Ley referred to Israel's 'achievements' (though mistakenly describing the Jewish ethnocratic state as a "democracy"), its "40-year occupation of the Palestinain territories, its continued expansion of [illegal Israeli] settlements [on Palestinian land] and its refusal to allow the return of expelled refugees." She also asserted that "The current blockade of Gaza, confiscation of Palestinian land, and the expansion of settlements must be mentioned in the context of today's motion."
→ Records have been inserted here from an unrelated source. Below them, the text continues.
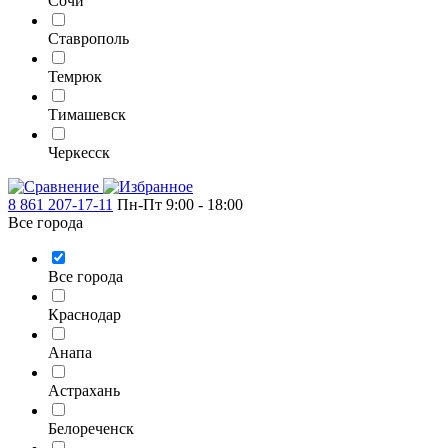
Сочи
Ставрополь
Темрюк
Тимашевск
Черкесск
8 861 207-17-11
Пн-Пт 9:00 - 18:00
Все города
Все города
Краснодар
Анапа
Астрахань
Белореченск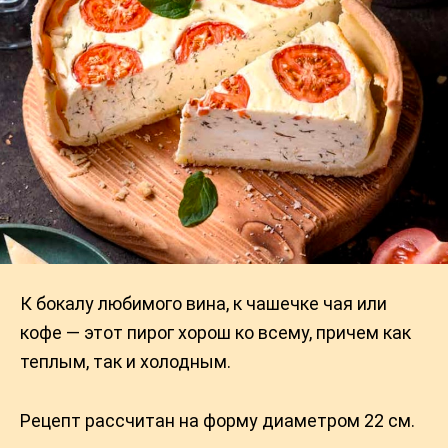
К бокалу любимого вина, к чашечке чая или
кофе — этот пирог хорош ко всему, причем как
теплым, так и холодным.
Рецепт рассчитан на форму диаметром 22 см.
"We are the leaders of our generation. We are accountable for results. If the principal protagonists and the rest of the world community hand Palestine on to the next generation as a twisted mess of grievance, hatred and retribution, then we have failed. The last 2 generations of leaders have failed to produce peace. Let us renew our efforts."
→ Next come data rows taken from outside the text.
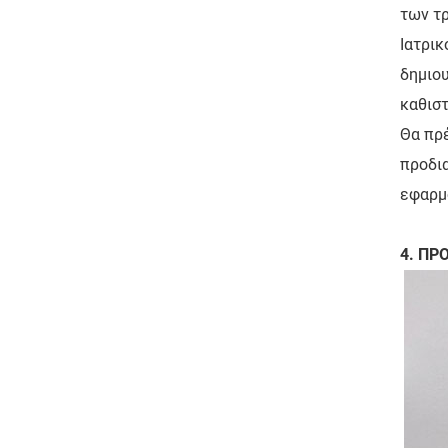
των τρ
Ιατρικ
δημιου
καθιστ
Θα πρέ
προδια
εφαρμο
4. Π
Ramsey reflected: "Unlike earlier in the day, nobody applauded - though I wished I could have. Many Australians, too, had they been present, surely would have wanted to acknowledge such a speech of such honesty and sensibility...Ley put the grovelling Rudd and Nelson to shame. The truth is there is no real debate in this country about the travesty of what is happening in the Middle East, and there are those in the community who, with their money and influence, do all they can to ensure no such open debate occurs, either in the national Parliament, in the media or anywhere else. So why was the Rudd Government, in its first 4 months in office, doing what no Australian government or parliament had done, to acknowledge any of the decades of Israeli statehood since the Six-Day War in 1967 saw the Israeli military occupy the Palestinian territories of the West Bank and Gaza and ignore 40 years of mutual violence and barbarity as well as 40 years of UN resolutions to withdraw? The Howard government did not 'honour' Israel's 50th anniversary...nor the Hawke government the 40th...nor the Fraser government the 30th...Why the 60th in 2008 the instant a Labor Government comes to power?"
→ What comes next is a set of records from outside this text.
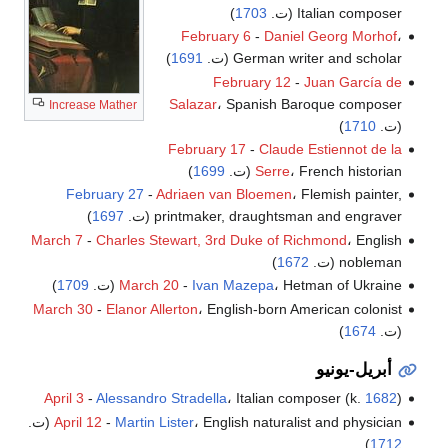
Italian composer (ت.
1703
)
February 6
-
Daniel Georg Morhof
،
German writer and scholar (ت.
1691
)
February 12
-
Juan García de
Salazar
، Spanish Baroque composer
Increase Mather
(ت.
1710
)
February 17
-
Claude Estiennot de la
، French historian (ت.
Serre
1699
)
February 27
-
Adriaen van Bloemen
، Flemish painter,
printmaker, draughtsman and engraver (ت.
1697
)
March 7
-
Charles Stewart, 3rd Duke of Richmond
، English
nobleman (ت.
1672
)
، Hetman of Ukraine (ت.
Ivan Mazepa
-
March 20
1709
)
March 30
-
Elanor Allerton
، English-born American colonist
(ت.
1674
)
أبريل-يونيو
April 3
-
Alessandro Stradella
، Italian composer (k.
1682
)
، English naturalist and physician (ت.
Martin Lister
-
April 12
)
1712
Ramsey's question demands an answer. At least one Labor MP was trying to prise one out of the PM: "When the Labor caucus met on Tuesday...Sydney's Julia Irwin asked Rudd this very question. Why? Irwin never takes a backward step in her defence of Palestinian rights, but all she got from Rudd this time was waffle. He did not explicitly respond as to why 60 might be different from earlier decades when the Parliament had done nothing and neither had earlier governments. And no Labor MP supported Irwin in pushing it. She was a lone voice in the Labor caucus as Susan Ley was in the Parliament. How's that for political ticker?"

Unfortunately, like Ley and Irwin in federal politics, Alan Ramsey is a lone voice in Australian journalism. What have we come to? Where are we going?